= Next of Kin (novel) =

1959 novel by Eric Frank Russell

First edition
(publ. Dennis Dobson, 1959)

Next of Kin, also known as The Space Willies, is a science fiction comic novel by English writer Eric Frank Russell. It is the story of a military misfit who successfully conducts a one-man psychological warfare operation against an alien race, with whom humans and allied races are at war. It was published under the title Next of Kin in 1959. A novella-length version was published in Astounding Science Fiction in 1956 as "Plus X", then published in somewhat expanded form by ACE Books as The Space Willies in 1958.

==Plot==
John Leeming is every sergeant's worst nightmare — immune to discipline and punishment, and given to random acts of defiance, such as wearing his cap backwards on parade for no particular reason. Thus when a mission to fly a prototype spaceship behind enemy lines comes up, he is the ideal candidate to fly it.

The ship is untested, but should be able to outrun anything else in the galaxy. It has no weapons, but is an ideal long-range spy vessel for discovering more about the enemy Lathians and their allies. Since the odds of returning alive are pretty slim, it is also an ideal way of dealing with Leeming. For his part, Leeming is ready to jump at any alternative to life in barracks and the stockade.

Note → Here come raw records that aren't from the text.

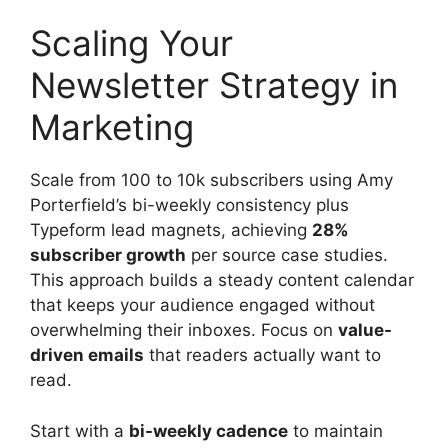
Scaling Your
Newsletter Strategy in
Marketing
Scale from 100 to 10k subscribers using Amy
Porterfield’s bi-weekly consistency plus
Typeform lead magnets, achieving
28%
subscriber growth
per source case studies.
This approach builds a steady content calendar
that keeps your audience engaged without
overwhelming their inboxes. Focus on
value-
driven emails
that readers actually want to
read.
Start with a
bi-weekly cadence
to maintain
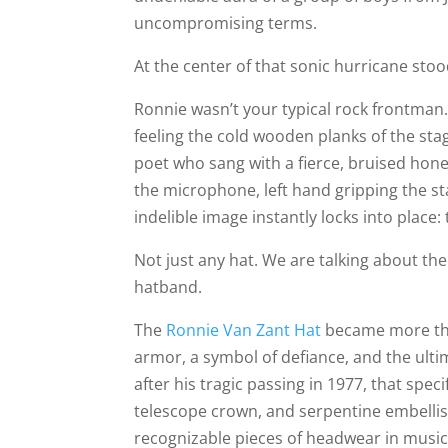
uncompromising terms.
At the center of that sonic hurricane sto
Ronnie wasn’t your typical rock frontman.
feeling the cold wooden planks of the sta
poet who sang with a fierce, bruised hone
the microphone, left hand gripping the st
indelible image instantly locks into place: 
Not just any hat. We are talking about the
hatband.
The
Ronnie Van Zant Hat
became more than
armor, a symbol of defiance, and the ult
after his tragic passing in 1977, that spec
telescope crown, and serpentine embelli
recognizable pieces of headwear in music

For a while the mission goes well, but eventually some of the ship's "propulsors" fail after long use, and Leeming is forced to land on a world far inside enemy territory, which turns out to be inhabited by a dour, reptilian race who make ideal prison guards.

Leeming winds up in one half of a POW camp, of which the other half is inhabited by members of an allied race. Unfortunately, they have never seen a human and so do not trust him. He begins to cultivate an imaginary friend whom he calls Eustace. He convinces the guards that Eustace can go anywhere and spy for him, and also that every human has a Eustace who can do the same. In addition, a Eustace will wreak revenge on anyone who harms their partner. As luck would have it, one guard he threatens with Eustace is shot for allowing a mass escape attempt of the other prisoners.

Furthermore, Leeming alleges that the Lathians, the leaders of the enemy alliance, have invisible companions called Willies, although these are far inferior to Eustaces. He tells the aliens to ask human prisoners on other planets two questions: "Do the Lathians have the Willies?" ("willies" being slang for a feeling of anxiety) and "Are the Lathians nuts?", a "nut", according to Leeming, being someone with an invisible companion. Leeming's captors are convinced by the responses and fear that if they accept more human prisoners, they will have thousands of invisible Eustaces running wild across their planet and causing mayhem. They release Leeming and smuggle him home, at the same time withdrawing from the Lathian alliance and convincing other races to do the same. The enemy alliance collapses, and the Lathians have to make peace.

On arriving home, Leeming's behaviour is, if anything, even more erratic and insubordinate than ever. It is not clear if this is due to his sense of elation at having beaten his captors, or to his having suffered a nervous breakdown from the stresses he has endured.

The plot has obvious similarities to E. H. Jones's The Road to En-Dor – an account of that author's escape from the Yozgad prisoner of war camp in Turkey during World War I.